I can’t self-sustain yet. I can’t. But what I can do is spend a few hours a month leading a ritual. I can happily chat with friends and students, offering support (and even doing too much of that can send me into a downward spiral). Can I easily leave the house on a regular basis? No. Am I functional after the exhaustion of leading a small holy-day ritual? No.

But you know what? Disabled people can lead. We so can, because being a leader is not the same as holding a job. A leader is a way of life. It’s offering moral and emotional support, connecting people, coming up with ideas, and sharing the weight. It’s not about doing it all by yourself.

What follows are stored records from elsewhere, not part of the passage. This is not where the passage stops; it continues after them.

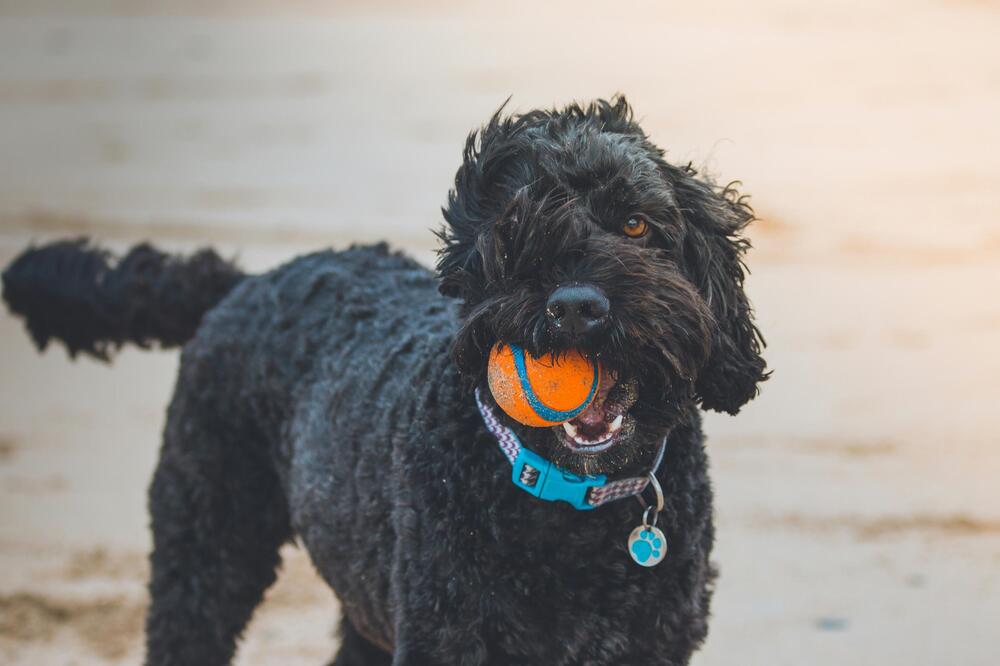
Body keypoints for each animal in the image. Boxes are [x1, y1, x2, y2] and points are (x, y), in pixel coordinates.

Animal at [1, 96, 764, 660]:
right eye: (513, 230)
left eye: (635, 224)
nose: (576, 306)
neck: (568, 506)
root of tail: (246, 282)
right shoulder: (446, 638)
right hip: (206, 544)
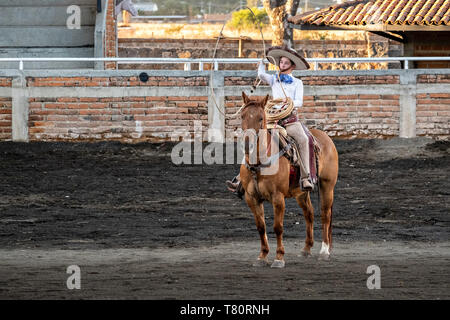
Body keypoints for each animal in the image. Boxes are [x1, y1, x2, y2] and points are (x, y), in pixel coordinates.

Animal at [239, 92, 338, 268]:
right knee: (309, 214)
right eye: (242, 116)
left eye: (260, 118)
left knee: (325, 215)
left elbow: (278, 227)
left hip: (327, 186)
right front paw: (262, 256)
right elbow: (261, 227)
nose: (247, 143)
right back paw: (306, 249)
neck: (259, 163)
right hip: (301, 192)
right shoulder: (252, 198)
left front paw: (279, 258)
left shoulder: (278, 198)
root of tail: (325, 137)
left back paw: (324, 251)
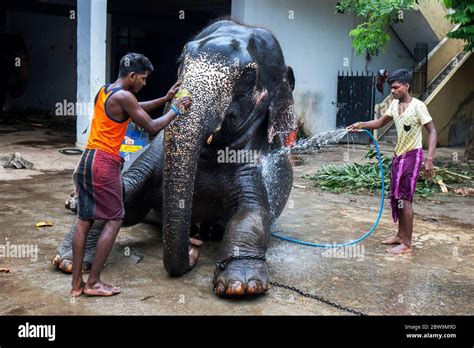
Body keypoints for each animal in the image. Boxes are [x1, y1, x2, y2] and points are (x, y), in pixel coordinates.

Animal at [52, 19, 296, 296]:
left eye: (247, 76)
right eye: (181, 60)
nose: (192, 251)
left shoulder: (254, 164)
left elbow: (252, 213)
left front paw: (242, 286)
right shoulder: (155, 153)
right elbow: (127, 192)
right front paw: (67, 261)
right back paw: (73, 203)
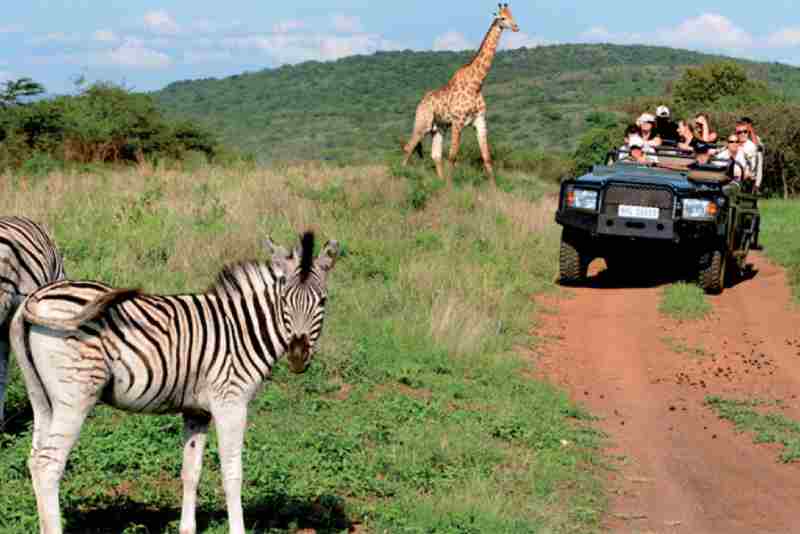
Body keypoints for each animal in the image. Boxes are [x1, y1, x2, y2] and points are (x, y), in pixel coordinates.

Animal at [10, 232, 340, 534]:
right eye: (285, 300)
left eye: (322, 301)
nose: (298, 356)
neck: (242, 330)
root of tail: (36, 297)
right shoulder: (231, 403)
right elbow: (232, 474)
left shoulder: (197, 411)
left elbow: (191, 471)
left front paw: (186, 528)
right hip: (75, 397)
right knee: (48, 465)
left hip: (41, 397)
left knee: (34, 460)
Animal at [404, 3, 520, 184]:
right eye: (502, 18)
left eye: (512, 15)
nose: (516, 27)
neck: (476, 85)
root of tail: (420, 103)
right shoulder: (458, 122)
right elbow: (453, 156)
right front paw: (450, 186)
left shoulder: (480, 121)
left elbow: (486, 157)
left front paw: (494, 187)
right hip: (422, 123)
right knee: (408, 147)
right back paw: (400, 174)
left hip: (439, 128)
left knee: (435, 155)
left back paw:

I want to finish by saying that I think I am doing a damn good job at leading (despite my obvious insecurities on the topic). Better yet-my pagans think so. They love the energy of my rituals, and so far those who  study under me love me as a teacher. So don’t take it from me, but take it from them. This disabled person can lead. And if I can, then so damned well can another disabled person. What does that mean? It means we need leaders who can do the job and walk the talk. And sometimes the ones who can do that the best are those who have gone down the rabbit hole and who are fragile. Sometimes it’s not the able-bodied loud mouth who should be leading. Maybe it’s the quiet person.